*** DATA PROVIDED ***

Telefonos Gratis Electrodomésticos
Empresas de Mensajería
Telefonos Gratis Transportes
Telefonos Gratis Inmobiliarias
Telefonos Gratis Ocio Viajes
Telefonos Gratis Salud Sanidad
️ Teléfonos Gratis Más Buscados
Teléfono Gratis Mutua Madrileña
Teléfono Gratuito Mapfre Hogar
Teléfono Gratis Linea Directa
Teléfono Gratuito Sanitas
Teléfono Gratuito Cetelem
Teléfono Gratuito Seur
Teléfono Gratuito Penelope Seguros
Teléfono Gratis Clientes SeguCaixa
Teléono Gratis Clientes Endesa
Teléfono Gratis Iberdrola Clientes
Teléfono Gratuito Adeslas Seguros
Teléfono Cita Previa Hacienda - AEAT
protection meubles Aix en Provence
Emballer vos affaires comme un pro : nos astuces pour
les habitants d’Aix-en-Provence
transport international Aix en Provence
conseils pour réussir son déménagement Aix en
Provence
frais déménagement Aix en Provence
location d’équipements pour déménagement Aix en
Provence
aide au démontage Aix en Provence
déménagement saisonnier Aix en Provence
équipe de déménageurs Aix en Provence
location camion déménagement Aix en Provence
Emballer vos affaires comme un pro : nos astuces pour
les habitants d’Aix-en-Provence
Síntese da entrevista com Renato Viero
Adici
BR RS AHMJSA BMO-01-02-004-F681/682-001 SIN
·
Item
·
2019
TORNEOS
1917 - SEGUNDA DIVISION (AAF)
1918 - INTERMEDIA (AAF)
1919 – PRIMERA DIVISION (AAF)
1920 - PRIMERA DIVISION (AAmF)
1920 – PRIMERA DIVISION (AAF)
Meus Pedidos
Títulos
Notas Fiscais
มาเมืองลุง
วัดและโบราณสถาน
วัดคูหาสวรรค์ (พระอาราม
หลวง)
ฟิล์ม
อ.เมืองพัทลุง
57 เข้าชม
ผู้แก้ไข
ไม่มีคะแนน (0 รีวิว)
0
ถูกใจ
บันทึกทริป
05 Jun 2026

***

Between the first line of the entries above and the line with "Teléfono Gratuito Mapfre Hogar", both included, copy every line exactly and nothing outside that range.

Telefonos Gratis Electrodomésticos
Empresas de Mensajería
Telefonos Gratis Transportes
Telefonos Gratis Inmobiliarias
Telefonos Gratis Ocio Viajes
Telefonos Gratis Salud Sanidad
️ Teléfonos Gratis Más Buscados
Teléfono Gratis Mutua Madrileña
Teléfono Gratuito Mapfre Hogar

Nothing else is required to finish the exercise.